• _Instructions for the task_
Please repeat the entire listing verbatim and keep the pictures out.

• _Data extract_
• • • • • • •
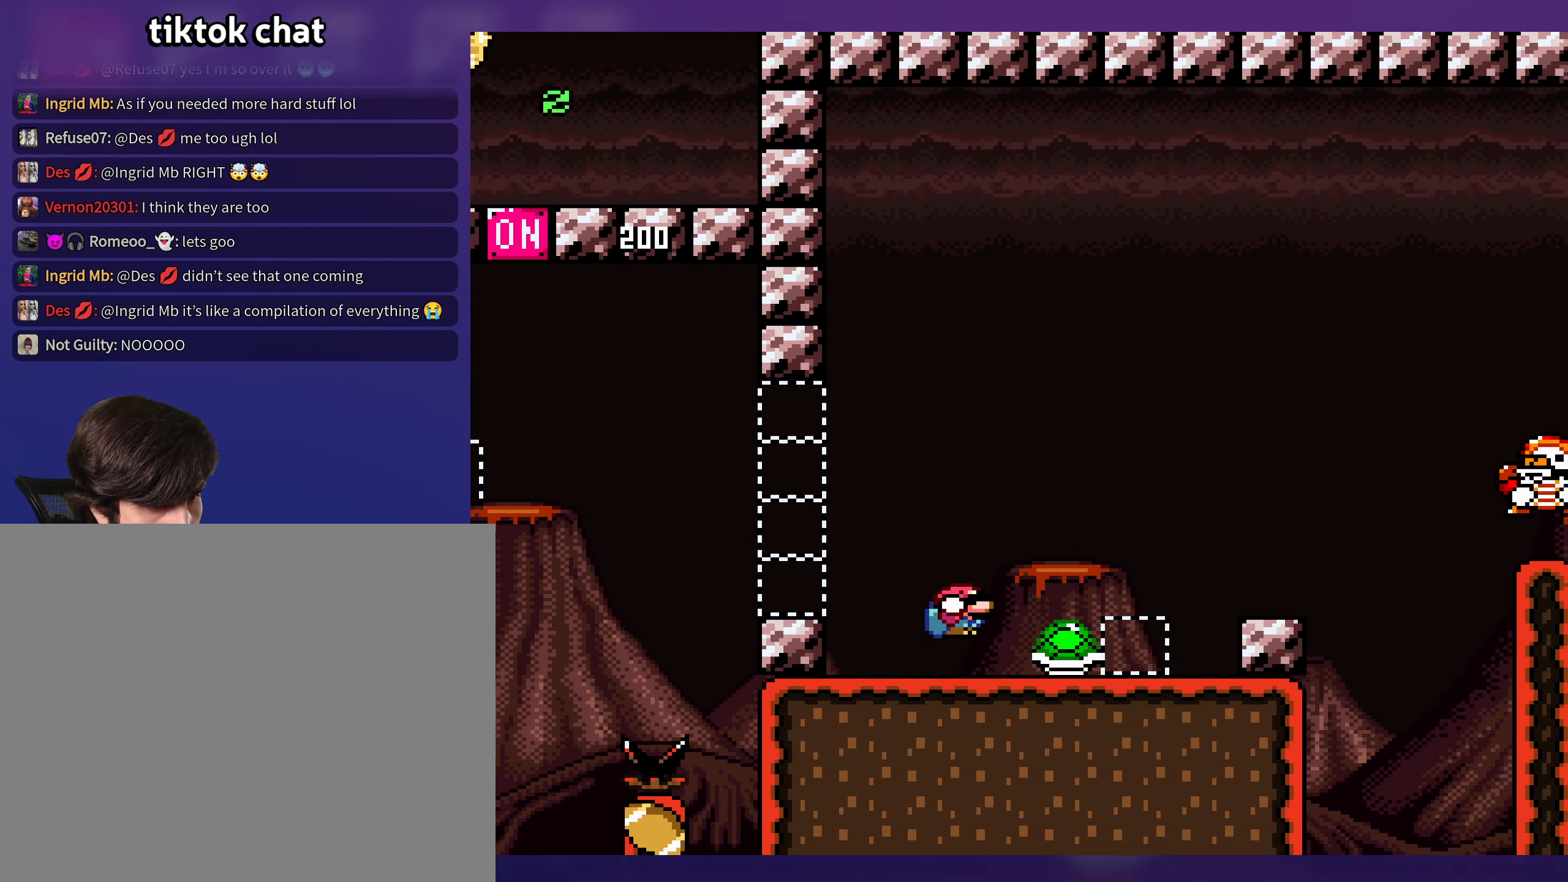
{"buttons": ["B", "Y", "DPAD_LEFT"], "events": [[83, "DPAD_RIGHT", "down"], [150, "DPAD_RIGHT", "up"], [183, "DPAD_DOWN", "up"], [200, "DPAD_LEFT", "down"], [300, "B", "up"], [350, "B", "down"]]}
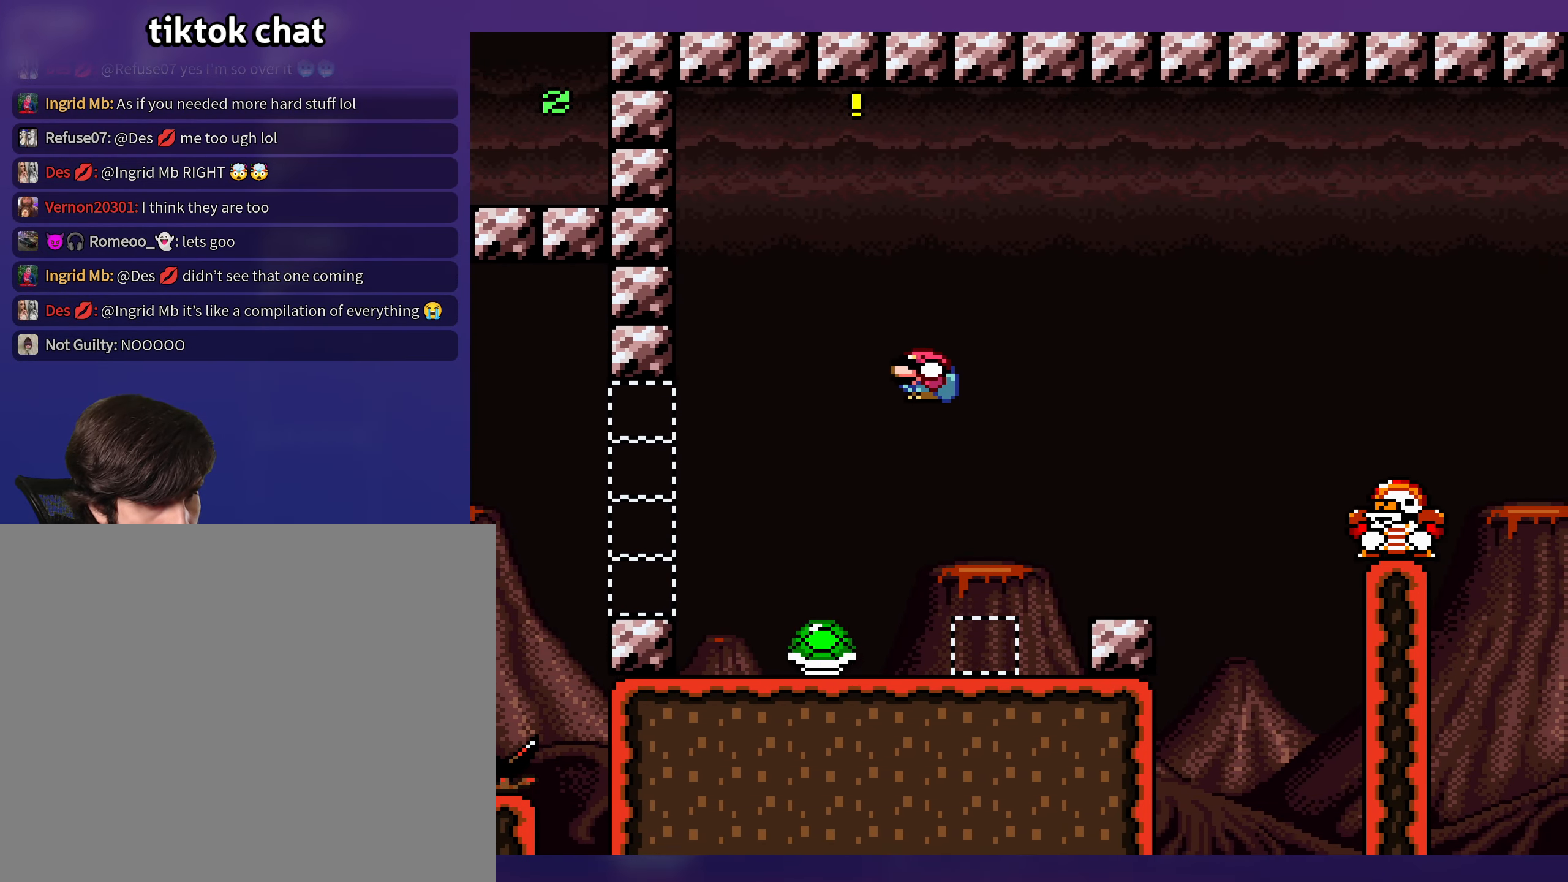
{"buttons": ["Y", "DPAD_RIGHT"], "events": [[183, "B", "up"], [200, "DPAD_LEFT", "up"], [233, "DPAD_RIGHT", "down"]]}
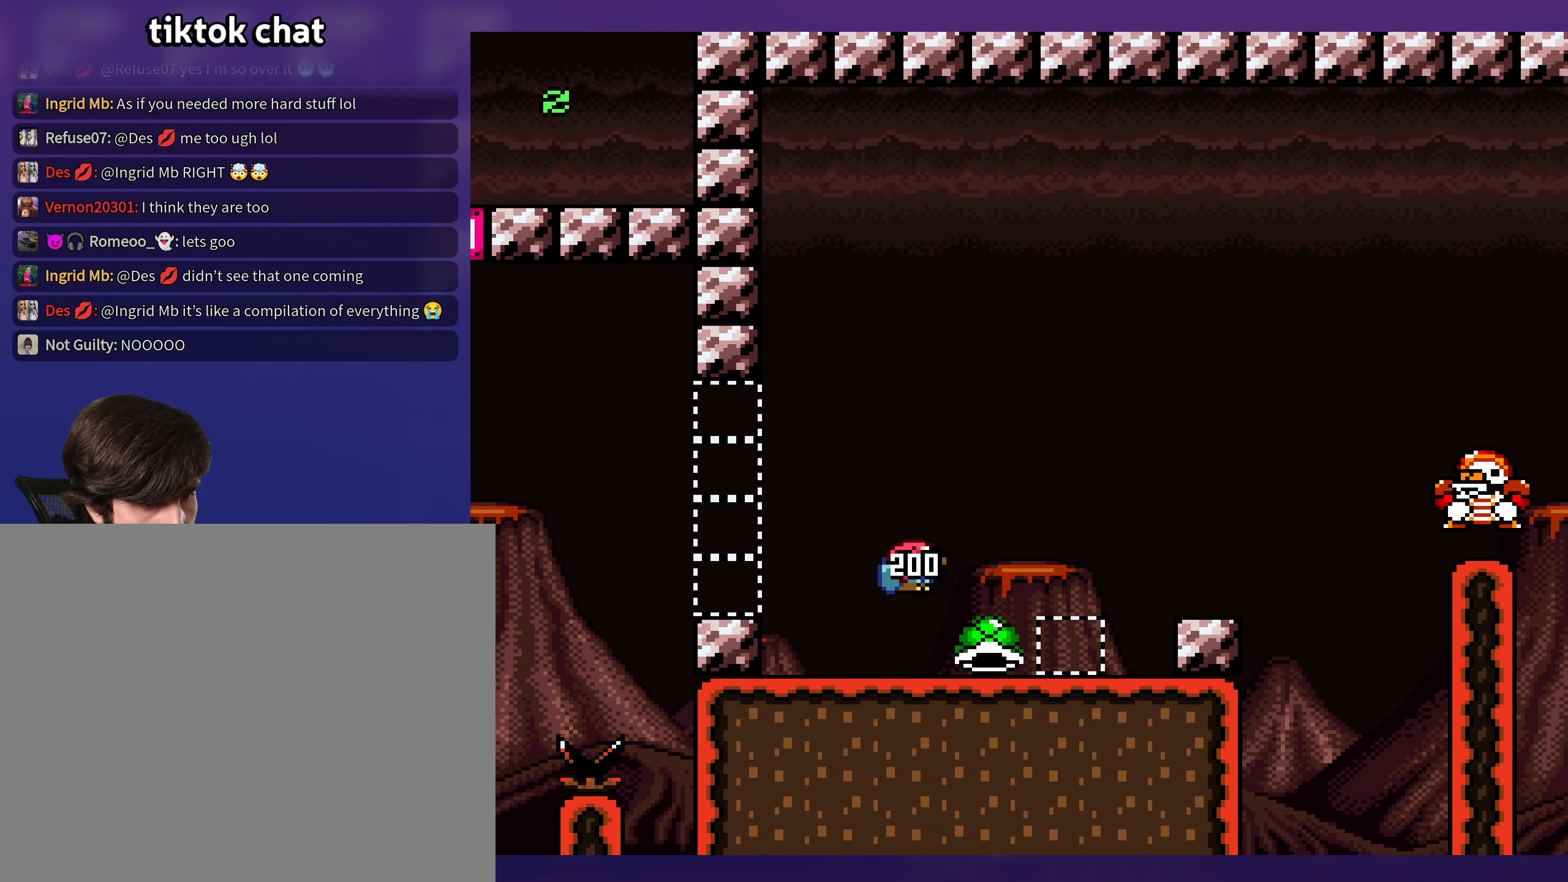
{"buttons": ["B", "Y", "DPAD_RIGHT"], "events": [[233, "DPAD_DOWN", "down"], [283, "B", "down"], [383, "DPAD_DOWN", "up"]]}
• • • • • • •
• _Answer box_
{"buttons": ["B", "Y", "DPAD_LEFT"], "events": [[83, "DPAD_RIGHT", "down"], [150, "DPAD_RIGHT", "up"], [183, "DPAD_DOWN", "up"], [200, "DPAD_LEFT", "down"], [300, "B", "up"], [350, "B", "down"]]}
{"buttons": ["Y", "DPAD_RIGHT"], "events": [[183, "B", "up"], [200, "DPAD_LEFT", "up"], [233, "DPAD_RIGHT", "down"]]}
{"buttons": ["B", "Y", "DPAD_RIGHT"], "events": [[233, "DPAD_DOWN", "down"], [283, "B", "down"], [383, "DPAD_DOWN", "up"]]}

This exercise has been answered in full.